INSTRUCTIONS:
(a) List every abbreviation that the passage on the respiratory epithelium spells out in full, and give each one's expansion.
(b) Resume the passage on the respiratory epithelium after its final sentence, keeping its style and subject.

TEXT PROVIDED:
The respiratory epithelium recognizes pathogen-associated molecular patterns (PAMP), from commensal microbes or pathogens, and danger-associated molecular patterns (DAMP), from cell stress or cell death. Membrane associated or cytosolic PRRs expressed in AECs recognize PAMPs and DAMPs, resulting in signaling via TLRs, mitogen-activated protein kinase (MAPK), IRF and nuclear factor-κB (NF-κB) family transcription factors, reactive oxygen species (ROS), and Janus kinase – signal transducer and activator of transcription (JAK-STAT) signaling pathway, some of which also interact (Athari, 2019). The resulting cytokine and chemokine signaling and production of antimicrobial proteins leads to recruitment and activation of innate and adaptive immune system cells, and regulation of barrier function (Voynow and Rubin, 2009; Lambrecht and Hammad, 2012; Erle and Sheppard, 2014; Whitsett and Alenghat, 2015). Also unfolded protein response (UPR) helps in clearing pathogens and infection by linking the synthesis of misfolded proteins encoded by pathogens to inflammatory signaling, activating apoptosis and necrosis to remove the pathogens and infected epithelial cells (Osorio et al., 2013). Alveolar macrophages, but also AECs ingest infected and apoptotic cells by phagocytosis (Juncadella et al., 2013).

RECORD EXTRACTS:
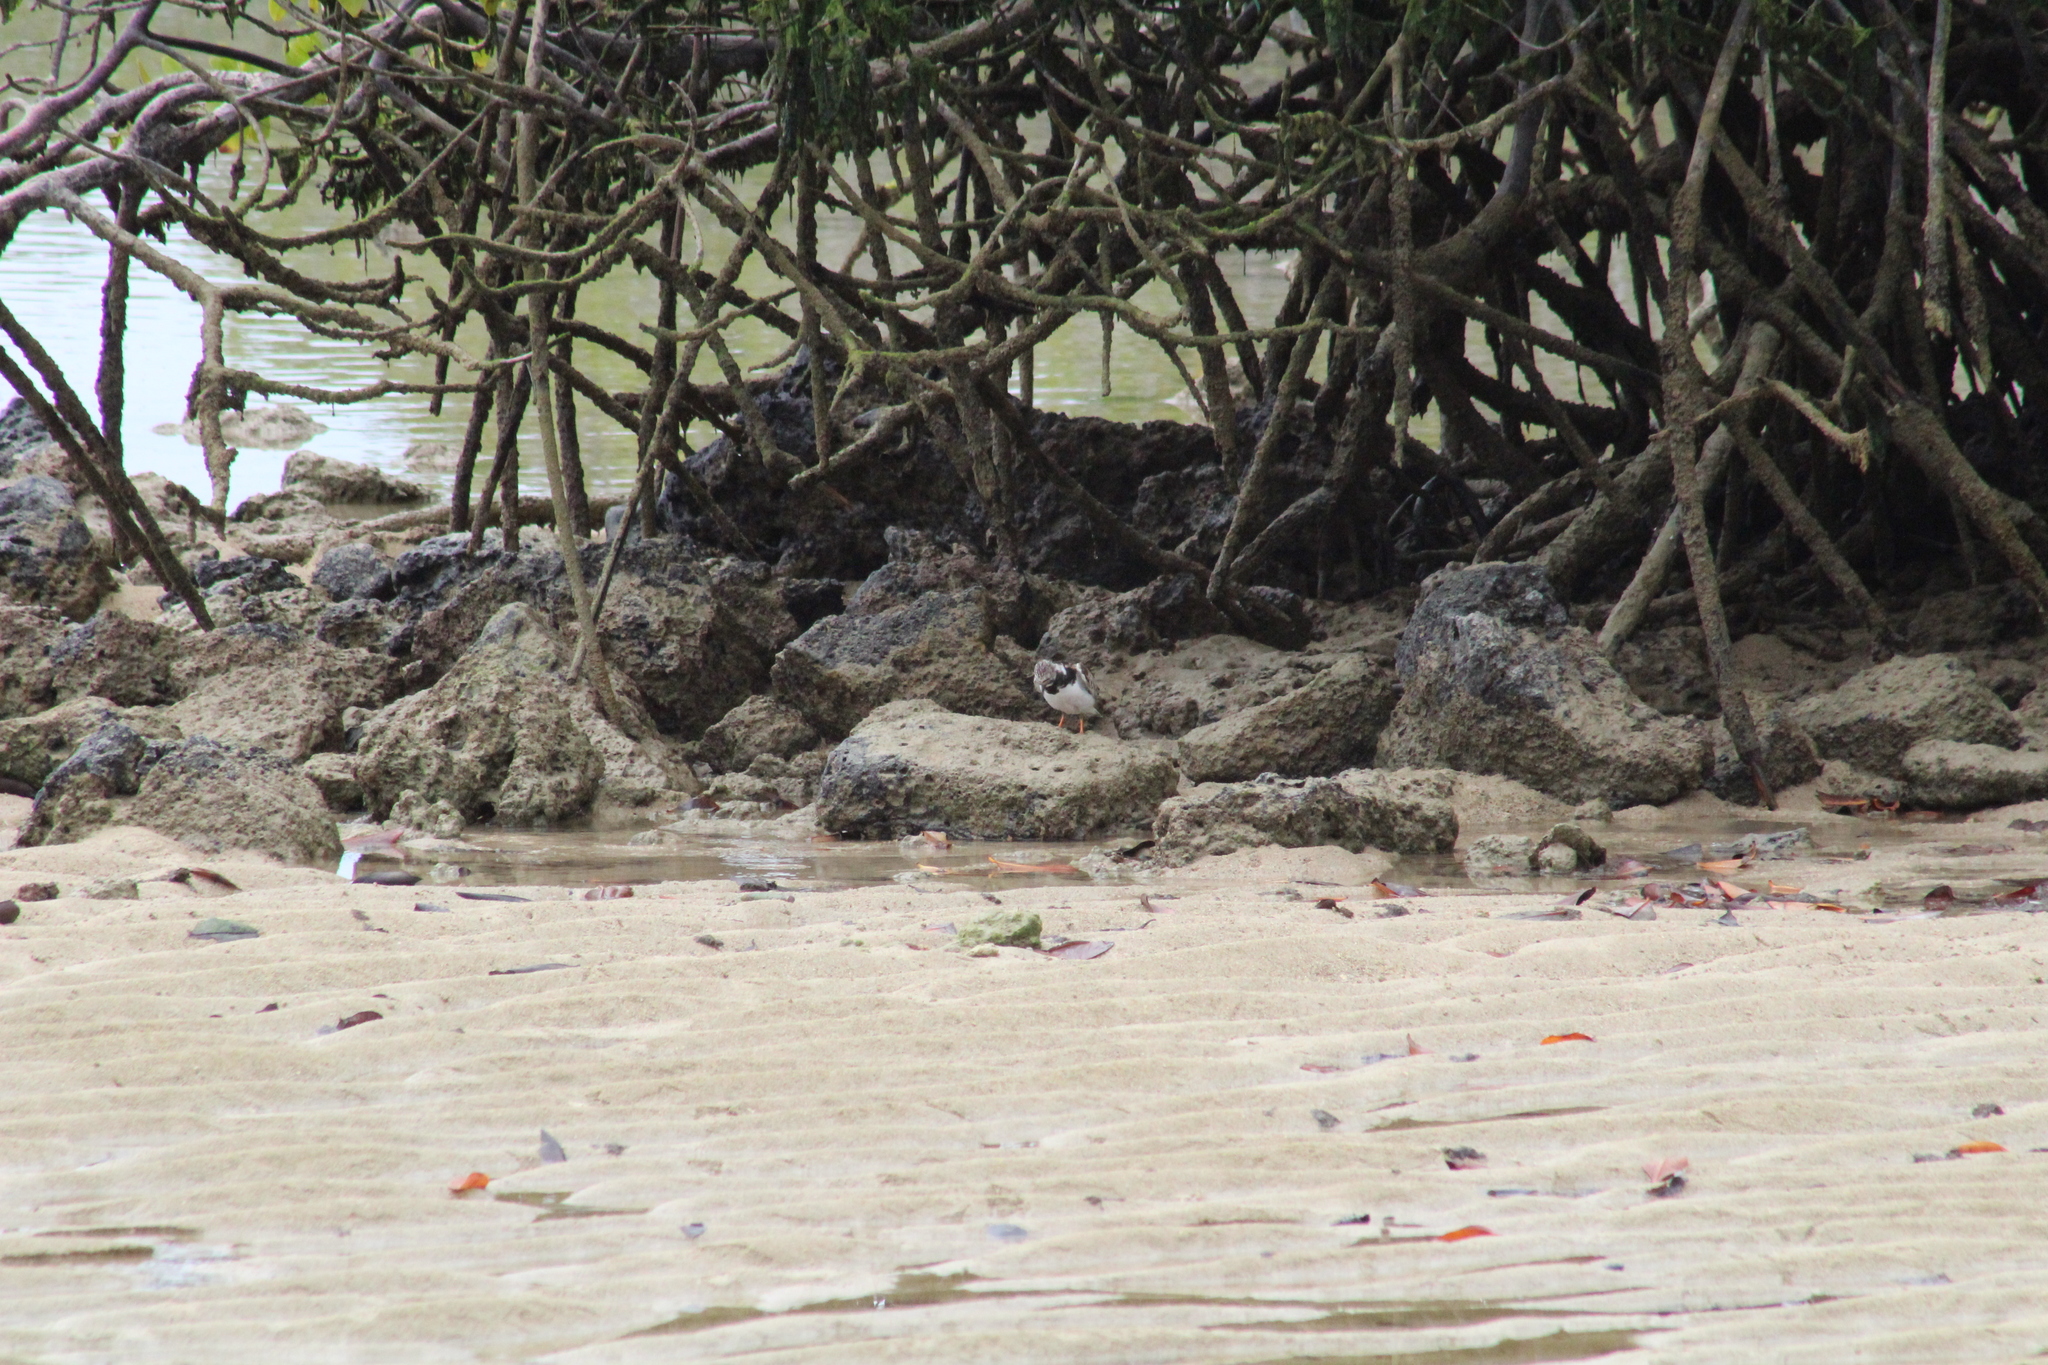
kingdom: Animalia
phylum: Chordata
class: Aves
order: Charadriiformes
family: Scolopacidae
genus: Arenaria
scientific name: Arenaria interpres
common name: Ruddy turnstone
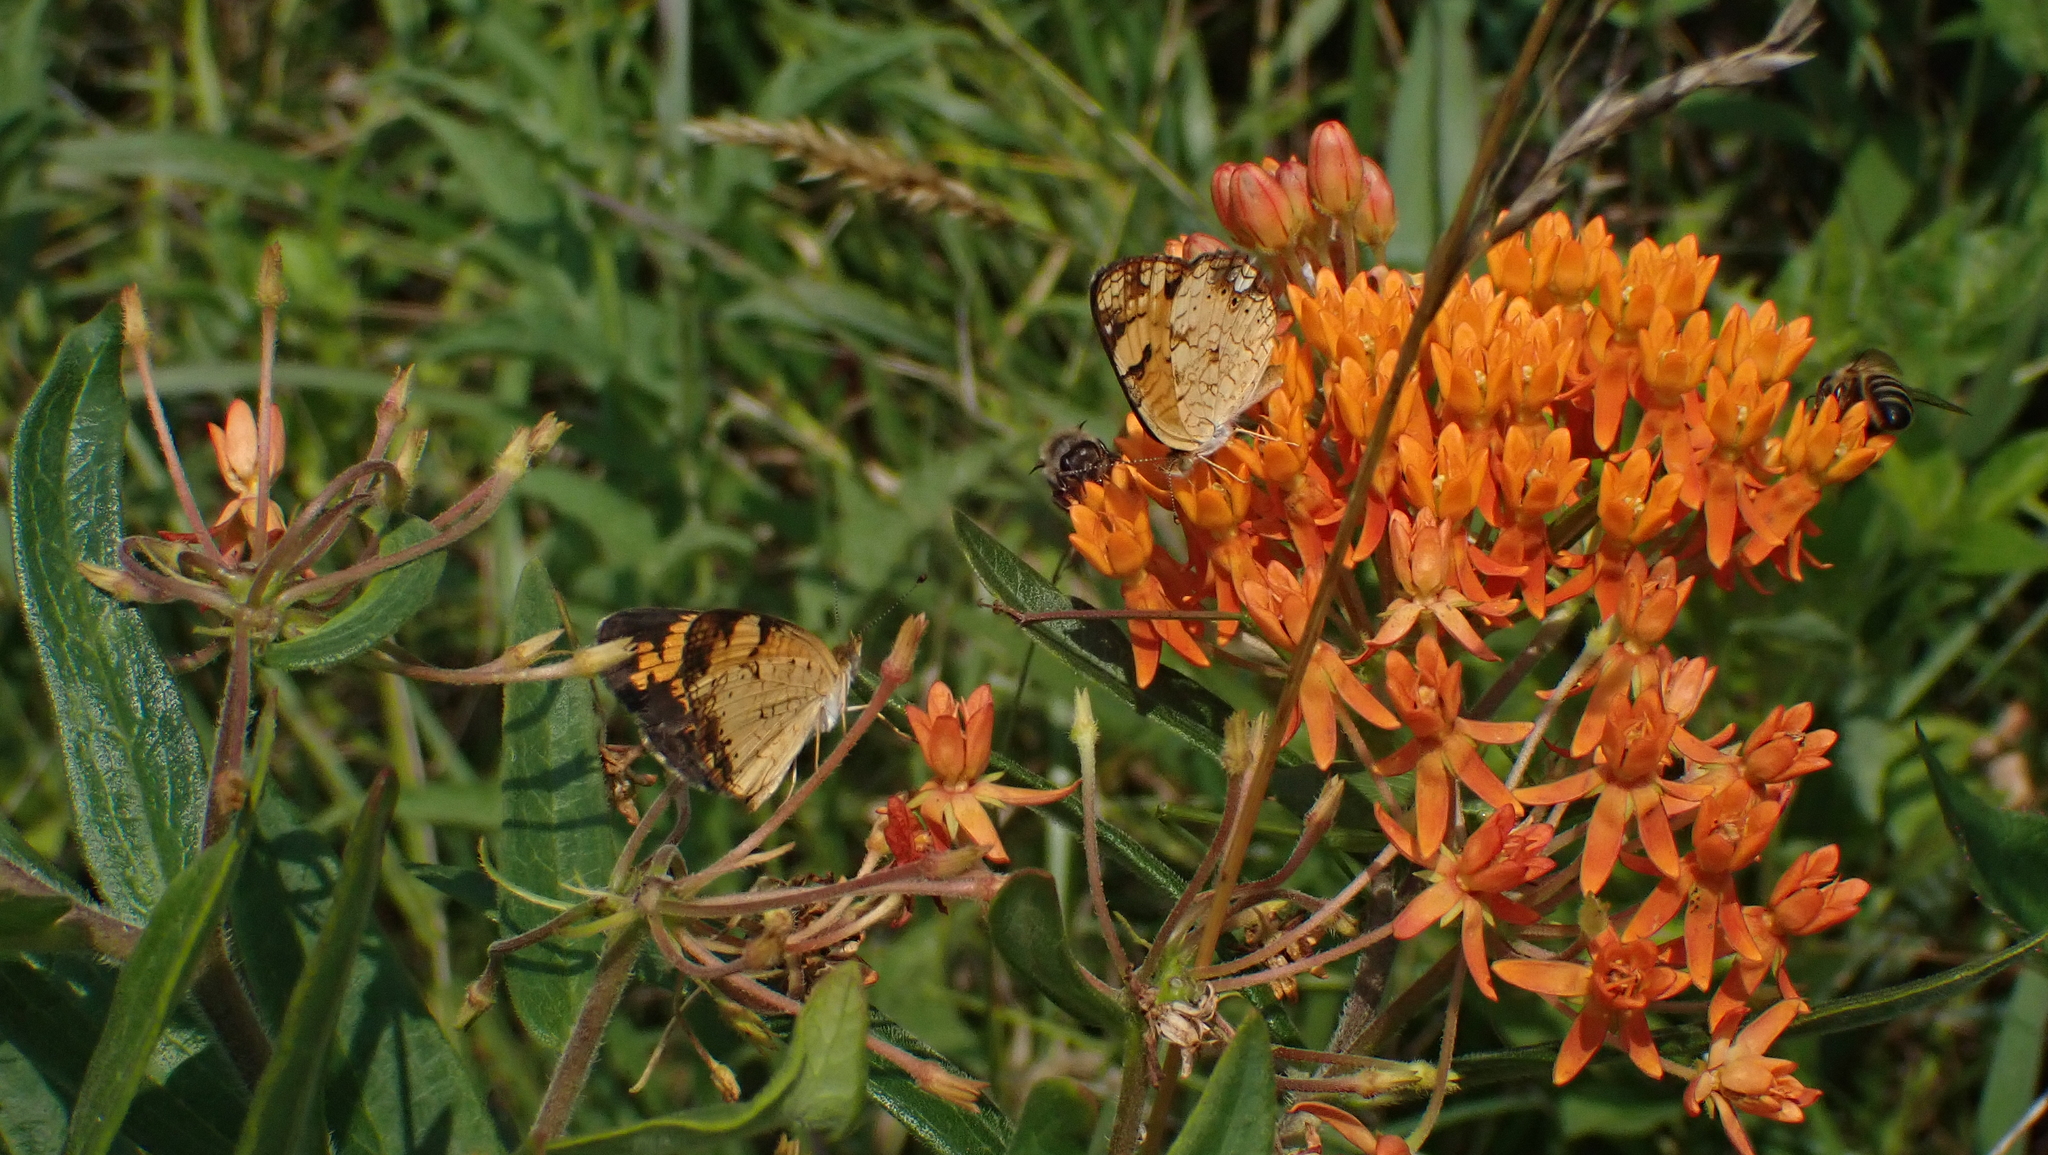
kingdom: Animalia
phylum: Arthropoda
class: Insecta
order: Lepidoptera
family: Nymphalidae
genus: Phyciodes
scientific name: Phyciodes tharos
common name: Pearl crescent
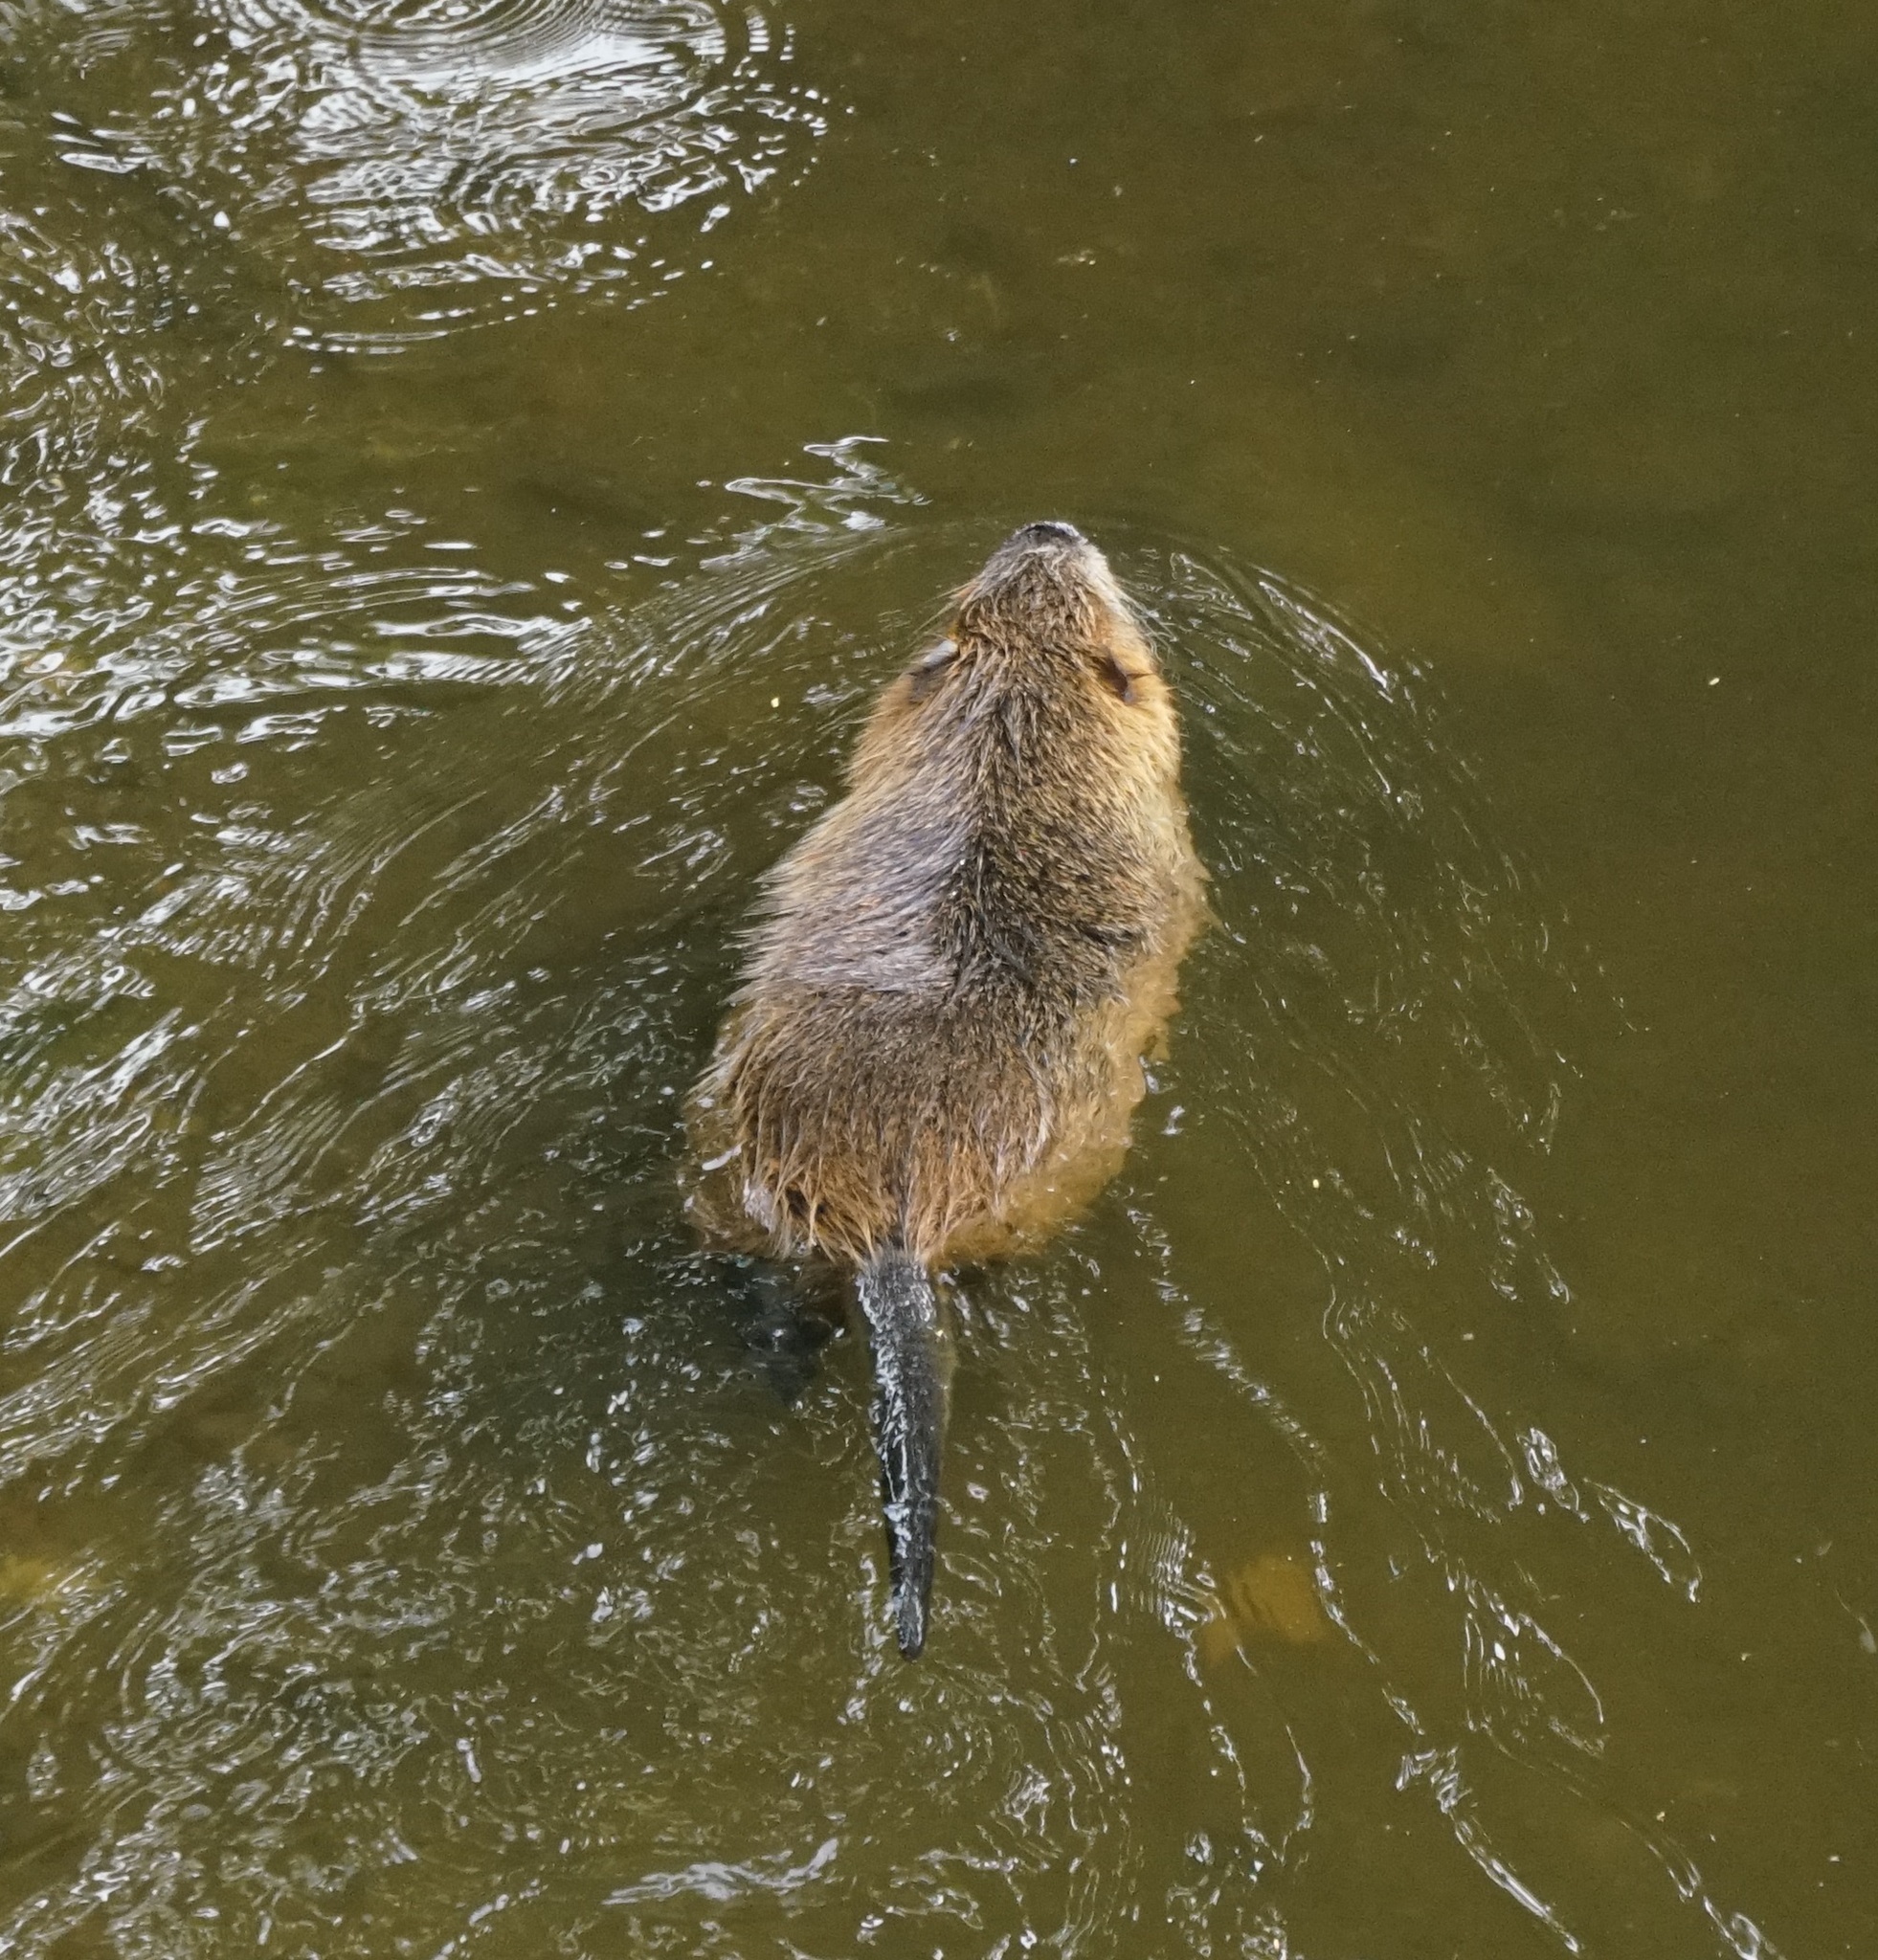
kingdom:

RESULTS OF THE TASKS:
(a)
PAMP: pathogen-associated molecular patterns
DAMP: danger-associated molecular patterns
MAPK: mitogen-activated protein kinase
NF-κB: nuclear factor-κB
ROS: reactive oxygen species
JAK-STAT: Janus kinase – signal transducer and activator of transcription
UPR: unfolded protein response

(b)
TLR4 can be activated by LPS, cigarette smoke, RSV, and inflammatory cytokines (Monick et al., 2003; Armstrong et al., 2004; Pace et al., 2008). Allergens cause TLR4-dependent activation of NF-κBs, resulting in secretion of chemokines and cytokines, such as IL-33, TSLP, and IL-25, and activation and recruitment of pulmonary dendritic cells, Type 2 innate lymphoid cells (ILC2 cells) and Th2 lymphocytes (Hammad et al., 2009; Tan et al., 2010; Lambrecht and Hammad, 2014). Interferons are secreted to defend against viral infections, and in patients with asthma, deficient IFNγ response may lead to prolonged and more severe viral infections (Lisspers et al., 2018). A study group performed expression profiling of airway epithelium that demonstrated similar cytokine profiles of EGR1, DUSP1, FOSL1, JUN, MYC, and IL-6 after stimulation of AECs with either dsRNA or with house dust mite, however, both triggers also induced a specific response (e.g., ATF3, FOS, and NF-κB1) (Golebski et al., 2014). It could thus be possible that microbial infection and its underlying immune dysfunction might be a phenotypic or clinical feature of both atopic and non-atopic chronic conditions in the airways rather than only a secondary effect (Juhn, 2014).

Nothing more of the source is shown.